Campito es un joven que en su corto trasegar existencial vivió la tragedia a la cual asiste toda una generación de jóvenes colombianos. Su historia es la síntesis de una vida que reclama por vivir en medio de la más sórdida agudización del conflicto armado; la indiferencia de un gobierno cómplice y una sociedad que, en su conjunto, ha naturalizado una terrible cultura de la violencia. Las décadas de sangre y sufrimiento han erosionado cualquier capacidad de empatía social y derivado en una espiral de normalización de la barbarie.
Ante un hecho que enluta a una generación que se resiste a la guerra, el presidente Duque, quien en campaña presidencial se ufanó de ser el candidato más joven, solo atinó a reducir el tema a la cuestión meramente semántica de “cómo se dice” en un frívolo cuadro comparativo. Su poca empatía es reflejo de la insensibilidad de un hijo del privilegio que no conoce el corazón y la realidad humana del país que está gobernando. Mucho nos ha costado la división que en 2018 permitió el retorno del uribismo al poder.
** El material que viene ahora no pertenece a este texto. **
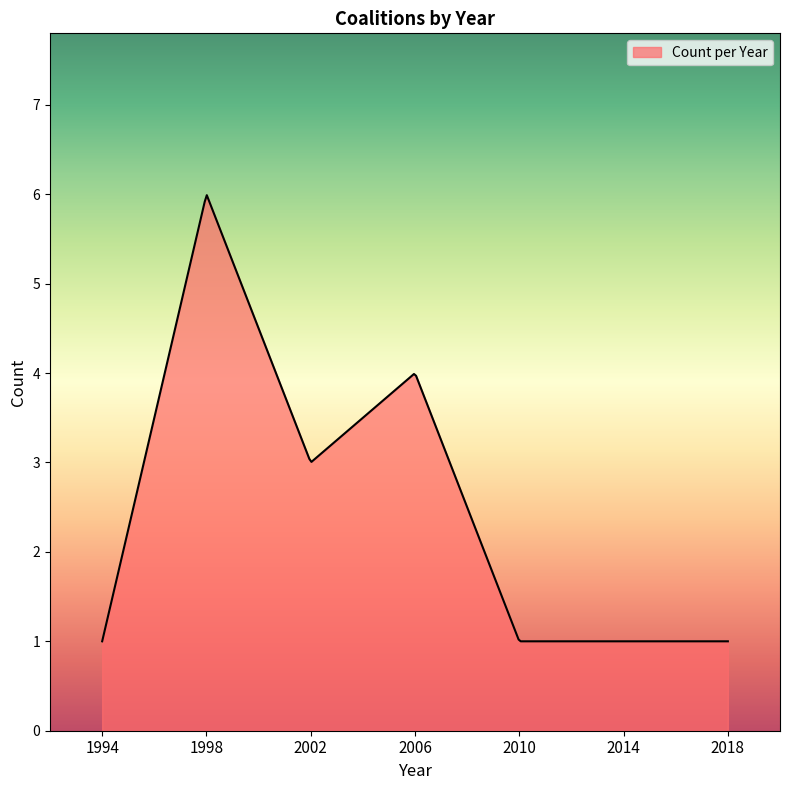

What is the smallest value displayed?

1.0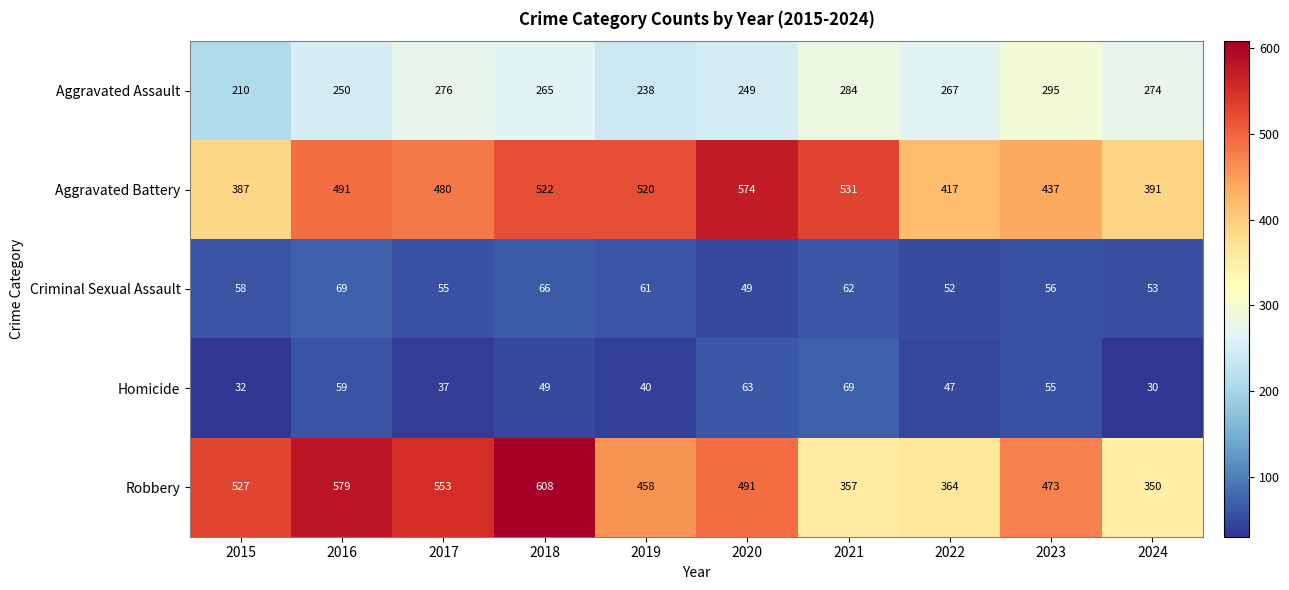

What is the smallest value displayed?

30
Tras vivir la esperanza de un proceso de paz que activó la movilización social y acercó a millones de jóvenes a la posibilidad de pensar un país diferente, ahora, la radiografía de una guerra reciclada vuelve a ocupar los titulares y las preocupaciones cotidianas; las masacres, los desplazamiento y la desaparición forzada no son categorías en desuso o el recuerdo de un pasado trágico, son la realidad tangible de una generación que tiene la responsabilidad de evitar que el país siga cayendo por el desbarrancadero y que a la vez deberá afrontar su peor crisis social y económica.
A las preocupaciones por un país que se despedaza por la violencia, se suma la precarización del trabajo; las pocas salidas laborales de cientos de carreras; la presión de ser la generación “más formada” y con menos oportunidades de desarrollar un proyecto de vida a la usanza de los hombres y mujeres de antaño. Vuelven las ideas de partir, salir corriendo, alejarse de un país donde el privilegio es la oportunidad y el no futuro la norma. El país del no futuro de cual Campito no pudo huir.